(REQUIRED WORK)
All that is needed is each line of the entries holding the word "publication", copied as it stands.

=== EXTRACTED ENTRIES ===

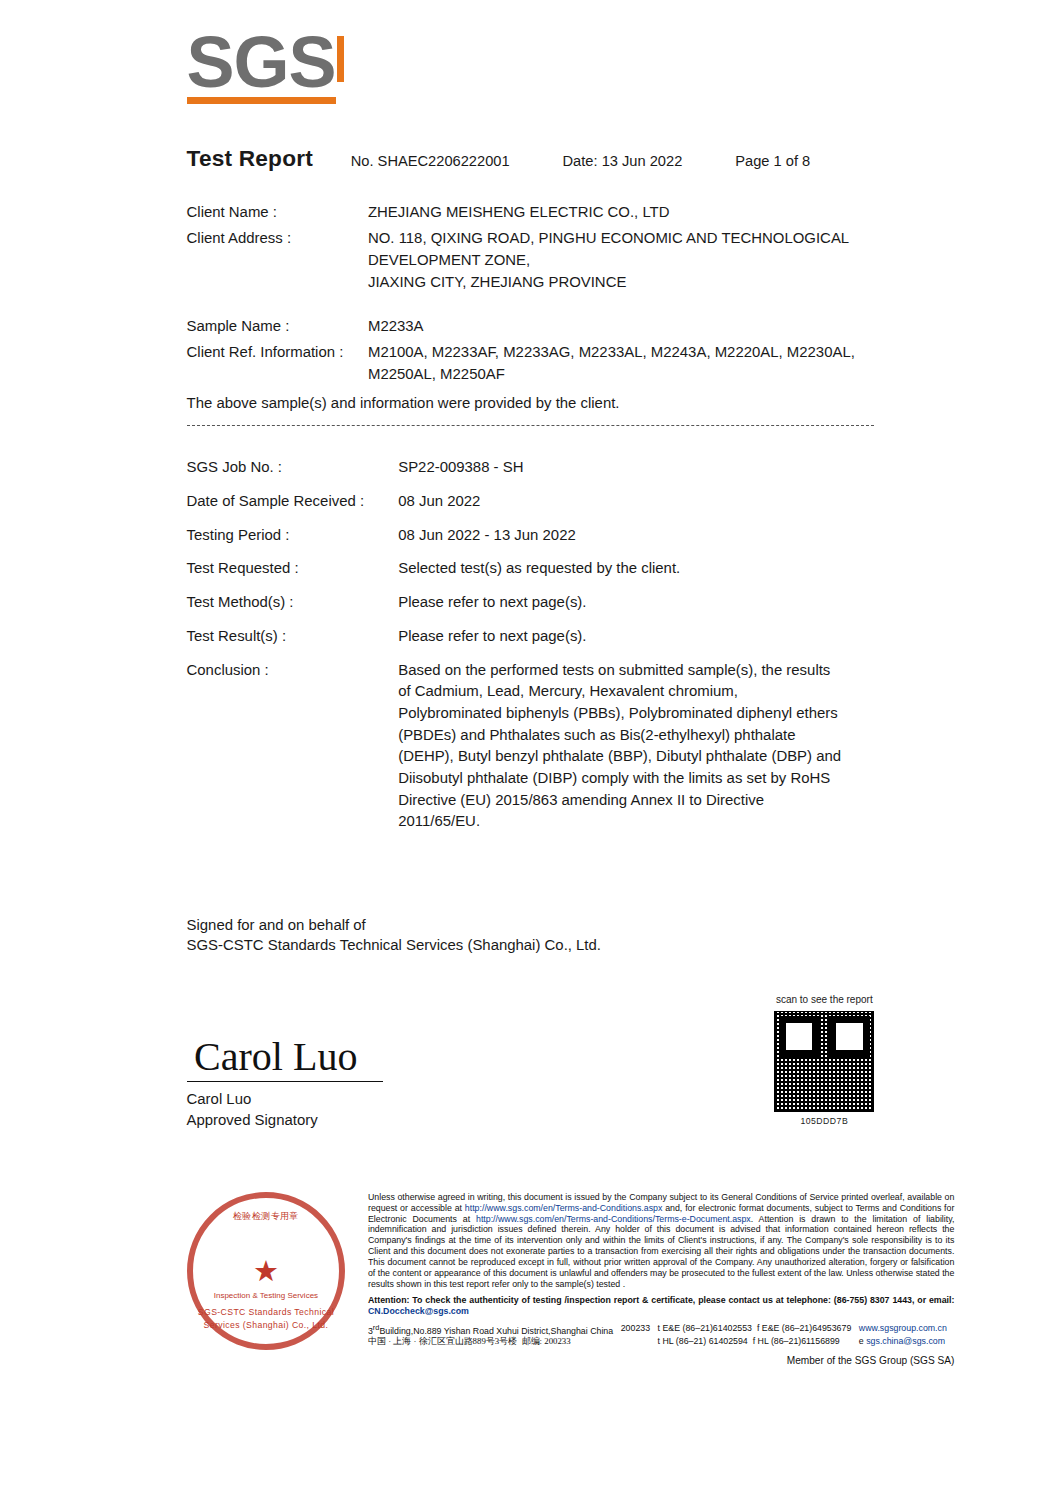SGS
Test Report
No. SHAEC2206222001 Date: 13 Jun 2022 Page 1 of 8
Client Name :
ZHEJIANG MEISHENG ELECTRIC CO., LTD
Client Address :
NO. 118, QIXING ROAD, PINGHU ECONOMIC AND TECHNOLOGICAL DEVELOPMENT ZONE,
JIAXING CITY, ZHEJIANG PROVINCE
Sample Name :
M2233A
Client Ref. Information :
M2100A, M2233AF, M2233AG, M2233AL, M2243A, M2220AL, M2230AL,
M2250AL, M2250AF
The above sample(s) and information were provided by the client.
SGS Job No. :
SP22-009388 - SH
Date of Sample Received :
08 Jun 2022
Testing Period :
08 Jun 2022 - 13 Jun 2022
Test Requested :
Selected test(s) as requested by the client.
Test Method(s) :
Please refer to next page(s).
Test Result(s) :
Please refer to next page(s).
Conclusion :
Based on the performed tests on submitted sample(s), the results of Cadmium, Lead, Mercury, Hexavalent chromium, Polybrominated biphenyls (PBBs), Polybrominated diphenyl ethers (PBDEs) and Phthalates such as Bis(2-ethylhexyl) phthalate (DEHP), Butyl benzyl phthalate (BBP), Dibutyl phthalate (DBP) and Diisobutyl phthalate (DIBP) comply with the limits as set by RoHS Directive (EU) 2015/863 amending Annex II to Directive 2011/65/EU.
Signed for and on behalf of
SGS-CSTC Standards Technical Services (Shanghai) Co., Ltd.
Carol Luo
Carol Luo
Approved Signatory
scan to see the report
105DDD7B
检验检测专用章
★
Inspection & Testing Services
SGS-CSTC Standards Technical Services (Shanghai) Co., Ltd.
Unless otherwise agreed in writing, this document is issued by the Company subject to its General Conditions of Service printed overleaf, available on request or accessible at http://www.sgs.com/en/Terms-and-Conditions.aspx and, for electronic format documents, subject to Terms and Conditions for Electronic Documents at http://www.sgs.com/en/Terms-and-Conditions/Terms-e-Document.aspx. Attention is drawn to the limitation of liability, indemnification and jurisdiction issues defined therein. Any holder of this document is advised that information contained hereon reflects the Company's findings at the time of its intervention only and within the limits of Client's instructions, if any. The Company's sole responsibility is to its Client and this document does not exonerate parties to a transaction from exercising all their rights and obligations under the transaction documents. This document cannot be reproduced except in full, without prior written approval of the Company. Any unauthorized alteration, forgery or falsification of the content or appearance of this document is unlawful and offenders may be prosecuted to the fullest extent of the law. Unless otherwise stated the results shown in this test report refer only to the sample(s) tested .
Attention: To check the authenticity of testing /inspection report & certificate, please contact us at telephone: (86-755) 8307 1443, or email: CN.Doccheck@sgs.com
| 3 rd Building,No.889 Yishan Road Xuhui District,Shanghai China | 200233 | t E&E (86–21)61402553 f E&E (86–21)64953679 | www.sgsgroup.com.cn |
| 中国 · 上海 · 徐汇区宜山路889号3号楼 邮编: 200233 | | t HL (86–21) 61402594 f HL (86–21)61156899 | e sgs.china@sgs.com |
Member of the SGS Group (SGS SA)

===
=== EXTRACTED ENTRIES ===

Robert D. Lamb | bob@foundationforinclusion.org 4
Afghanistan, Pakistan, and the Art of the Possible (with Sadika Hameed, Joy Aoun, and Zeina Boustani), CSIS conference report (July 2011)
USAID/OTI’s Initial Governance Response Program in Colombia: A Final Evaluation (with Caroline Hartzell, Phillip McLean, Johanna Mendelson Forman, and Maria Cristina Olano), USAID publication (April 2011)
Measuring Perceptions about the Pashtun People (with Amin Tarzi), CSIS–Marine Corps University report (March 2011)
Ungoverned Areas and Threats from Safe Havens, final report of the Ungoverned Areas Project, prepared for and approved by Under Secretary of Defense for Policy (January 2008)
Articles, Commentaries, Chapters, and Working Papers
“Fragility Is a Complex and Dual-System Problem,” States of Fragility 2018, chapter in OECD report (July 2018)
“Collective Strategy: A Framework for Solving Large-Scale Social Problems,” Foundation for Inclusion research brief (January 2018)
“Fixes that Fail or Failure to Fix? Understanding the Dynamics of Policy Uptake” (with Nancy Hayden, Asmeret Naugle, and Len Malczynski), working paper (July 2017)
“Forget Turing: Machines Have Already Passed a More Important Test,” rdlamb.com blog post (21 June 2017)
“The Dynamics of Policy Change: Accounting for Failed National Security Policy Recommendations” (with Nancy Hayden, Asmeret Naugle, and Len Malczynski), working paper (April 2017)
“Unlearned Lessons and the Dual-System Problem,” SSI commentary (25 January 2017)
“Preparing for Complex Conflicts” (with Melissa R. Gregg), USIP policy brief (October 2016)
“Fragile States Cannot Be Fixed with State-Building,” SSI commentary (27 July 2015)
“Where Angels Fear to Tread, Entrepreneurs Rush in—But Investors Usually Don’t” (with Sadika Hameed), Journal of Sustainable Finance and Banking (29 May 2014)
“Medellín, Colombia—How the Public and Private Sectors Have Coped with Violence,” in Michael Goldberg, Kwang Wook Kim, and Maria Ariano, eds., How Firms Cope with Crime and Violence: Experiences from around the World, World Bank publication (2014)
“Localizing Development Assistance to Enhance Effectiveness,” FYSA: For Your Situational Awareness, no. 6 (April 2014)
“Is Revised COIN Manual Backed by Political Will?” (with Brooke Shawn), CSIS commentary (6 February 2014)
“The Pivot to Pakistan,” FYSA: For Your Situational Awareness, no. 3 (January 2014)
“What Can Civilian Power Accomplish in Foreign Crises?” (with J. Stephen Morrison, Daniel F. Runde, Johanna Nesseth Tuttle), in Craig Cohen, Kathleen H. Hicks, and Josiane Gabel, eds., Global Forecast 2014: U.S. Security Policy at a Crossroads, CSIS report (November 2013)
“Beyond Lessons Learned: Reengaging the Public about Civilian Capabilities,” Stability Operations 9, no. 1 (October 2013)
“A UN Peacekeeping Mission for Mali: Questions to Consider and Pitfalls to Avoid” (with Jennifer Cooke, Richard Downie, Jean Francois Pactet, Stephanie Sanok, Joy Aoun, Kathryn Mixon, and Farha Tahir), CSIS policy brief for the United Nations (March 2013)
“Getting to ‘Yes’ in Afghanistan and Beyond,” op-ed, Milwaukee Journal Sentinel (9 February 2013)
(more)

===

(ANSWER FOR THE TASK)
USAID/OTI’s Initial Governance Response Program in Colombia: A Final Evaluation (with Caroline Hartzell, Phillip McLean, Johanna Mendelson Forman, and Maria Cristina Olano), USAID publication (April 2011)
“Medellín, Colombia—How the Public and Private Sectors Have Coped with Violence,” in Michael Goldberg, Kwang Wook Kim, and Maria Ariano, eds., How Firms Cope with Crime and Violence: Experiences from around the World, World Bank publication (2014)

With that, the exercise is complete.